= Elections in Bahrain =

The National Assembly is bicameral with the lower house, the Chamber of Deputies, having 40 members elected in single-seat constituencies for a four-year term. The upper house, the Shura Council, has 40 members appointed by the King of Bahrain, with the stated aim of giving a voice to minority communities and technocratic experts within the legislative process. Supporters of the system refer to long established democracies the United Kingdom and Canada operating with this bicameralism with an appointed upper chamber and an elected lower chamber. Opponents of this system point out that unlike the bicameral systems in the UK and Canada, the Bahraini system gives the unelected upper house equal or more legislative power than the elected lower house, allowing the King to control all legislation. Opponents also point out that the current system was imposed unilaterally by the King, violating the 1973 Constitution and a 2001 signed agreement with the Bahraini opposition.

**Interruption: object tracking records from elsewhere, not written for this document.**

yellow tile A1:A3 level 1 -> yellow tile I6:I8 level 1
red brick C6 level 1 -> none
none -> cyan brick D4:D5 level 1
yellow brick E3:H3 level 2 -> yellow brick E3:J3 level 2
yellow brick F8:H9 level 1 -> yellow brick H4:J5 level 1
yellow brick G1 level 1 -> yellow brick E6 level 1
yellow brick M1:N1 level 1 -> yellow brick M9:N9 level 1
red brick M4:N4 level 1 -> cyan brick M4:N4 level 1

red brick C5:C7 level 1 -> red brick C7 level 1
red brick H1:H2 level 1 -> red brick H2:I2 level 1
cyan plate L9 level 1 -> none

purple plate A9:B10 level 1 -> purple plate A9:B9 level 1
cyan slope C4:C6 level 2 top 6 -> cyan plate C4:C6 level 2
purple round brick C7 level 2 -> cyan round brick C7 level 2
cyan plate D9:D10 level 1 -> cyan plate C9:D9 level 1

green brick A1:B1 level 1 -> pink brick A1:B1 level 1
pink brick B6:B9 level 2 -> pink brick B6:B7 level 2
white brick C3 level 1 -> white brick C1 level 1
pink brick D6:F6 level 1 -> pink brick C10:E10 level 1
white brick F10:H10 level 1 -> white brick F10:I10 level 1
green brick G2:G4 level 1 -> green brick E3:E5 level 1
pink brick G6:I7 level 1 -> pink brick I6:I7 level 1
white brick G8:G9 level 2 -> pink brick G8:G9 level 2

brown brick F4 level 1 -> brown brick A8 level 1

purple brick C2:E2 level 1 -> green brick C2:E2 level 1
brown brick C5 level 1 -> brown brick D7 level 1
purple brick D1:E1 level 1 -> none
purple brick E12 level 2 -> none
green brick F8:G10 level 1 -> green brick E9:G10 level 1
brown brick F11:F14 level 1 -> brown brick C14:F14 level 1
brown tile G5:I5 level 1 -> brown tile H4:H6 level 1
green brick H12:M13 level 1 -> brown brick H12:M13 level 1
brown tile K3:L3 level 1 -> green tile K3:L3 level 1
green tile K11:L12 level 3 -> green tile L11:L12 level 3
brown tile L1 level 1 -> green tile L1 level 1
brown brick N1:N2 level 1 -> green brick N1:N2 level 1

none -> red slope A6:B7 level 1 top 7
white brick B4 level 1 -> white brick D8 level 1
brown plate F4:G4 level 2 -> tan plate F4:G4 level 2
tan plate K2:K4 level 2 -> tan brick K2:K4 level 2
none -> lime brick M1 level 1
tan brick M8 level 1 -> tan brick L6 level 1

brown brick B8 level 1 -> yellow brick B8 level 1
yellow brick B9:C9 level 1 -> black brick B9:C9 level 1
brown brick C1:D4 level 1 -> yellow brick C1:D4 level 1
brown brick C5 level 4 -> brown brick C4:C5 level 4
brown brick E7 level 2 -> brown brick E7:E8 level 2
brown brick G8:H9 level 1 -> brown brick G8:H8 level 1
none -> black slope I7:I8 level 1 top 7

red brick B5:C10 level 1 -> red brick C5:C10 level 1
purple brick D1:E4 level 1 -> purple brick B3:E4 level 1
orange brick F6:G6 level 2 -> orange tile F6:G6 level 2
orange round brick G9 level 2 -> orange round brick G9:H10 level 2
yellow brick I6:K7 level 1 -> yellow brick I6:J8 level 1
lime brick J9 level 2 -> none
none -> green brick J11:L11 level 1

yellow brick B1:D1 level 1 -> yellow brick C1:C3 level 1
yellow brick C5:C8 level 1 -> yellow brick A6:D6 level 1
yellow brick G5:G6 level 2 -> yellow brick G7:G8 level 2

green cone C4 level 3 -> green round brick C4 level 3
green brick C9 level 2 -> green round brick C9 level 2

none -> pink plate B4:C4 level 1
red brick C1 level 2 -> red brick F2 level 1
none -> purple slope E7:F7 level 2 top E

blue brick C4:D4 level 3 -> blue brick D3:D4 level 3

Bahrain's electoral framework is unfair, with electoral districts deliberately designed to underrepresent Shiites, who form a majority of the citizen population. The government has also allegedly drawn district boundaries to put certain political societies, including leftist and Sunni Islamist groups, at a disadvantage. The government agency responsible for administering elections is not an independent and is headed by the justice minister, a member of the royal family.

==Latest elections==

Six candidates, one of them female, were announced to have won seats in the first round; the remaining seats had to be contested in second-round runoff votes. The government reported that turnout among eligible voters was 73%, up from 67% in the 2018 election.